Mireille: Bientôt! Un peu de patience!
(Justement, les lumières s'éteignent. On passe d'abord de la publicité. Réclame pour du café, une planche à voile, un dentifrice, un rasoir, du cognac, de l'eau minérale, une machine à écrire électronique, et finalement des bonbons. À ce moment précis, les lumières se rallument, et les ouvreuses deviennent vendeuses: “Demandez dans la salle, bonbons, esquimaux.”)
Robert: Tout ça, c'est très bien, mais ce n'est pas pour ça que je suis venu, moi! Moi, je suis venu pour voir L'Amour l'après-midi!
Mireille: Mais oui! Ça va venir! Il faut que tu aies un peu de patience, voyons!
(En effet, les lumières s'éteignent.)
Robert: Ah, enfin! Je croyais que ça ne commencerait jamais. Dis, il faudra que tu m'expliques, si je ne comprends pas, hein? Promis?
Mireille: Oui, oui, je te ferai un petit dessin, mais tais-toi, maintenant!
Un voisin: Chut! Ils ne vont pas bientôt se taire, ces deux-là?
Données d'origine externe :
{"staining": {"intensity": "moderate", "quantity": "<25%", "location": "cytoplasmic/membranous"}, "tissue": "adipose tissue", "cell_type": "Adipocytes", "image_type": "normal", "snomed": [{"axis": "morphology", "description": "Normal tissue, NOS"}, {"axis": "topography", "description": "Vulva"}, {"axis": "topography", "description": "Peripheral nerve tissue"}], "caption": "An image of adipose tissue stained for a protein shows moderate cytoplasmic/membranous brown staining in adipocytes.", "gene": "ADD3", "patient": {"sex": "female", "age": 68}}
Ce qu'il y a des gens mal élevés, quand même!
(Le film raconte l'histoire d'un monsieur d'une trentaine d'années, un jeune cadre dynamique, sympathique, marié. Il retrouve une jeune femme un peu bohème qu'il connaissait avant son mariage, et qui se met en tête de le séduire. Ils se rencontrent plusieurs fois, l'après-midi. Il est tenté, mais, au dernier moment, il s'échappe. Il retourne à l'amour de sa femme, l'après-midi, bien sûr.)
Robert: Eh bien, tout cela est très moral.
Mireille: Tout est bien qui finit bien, comme dit ma tante Georgette!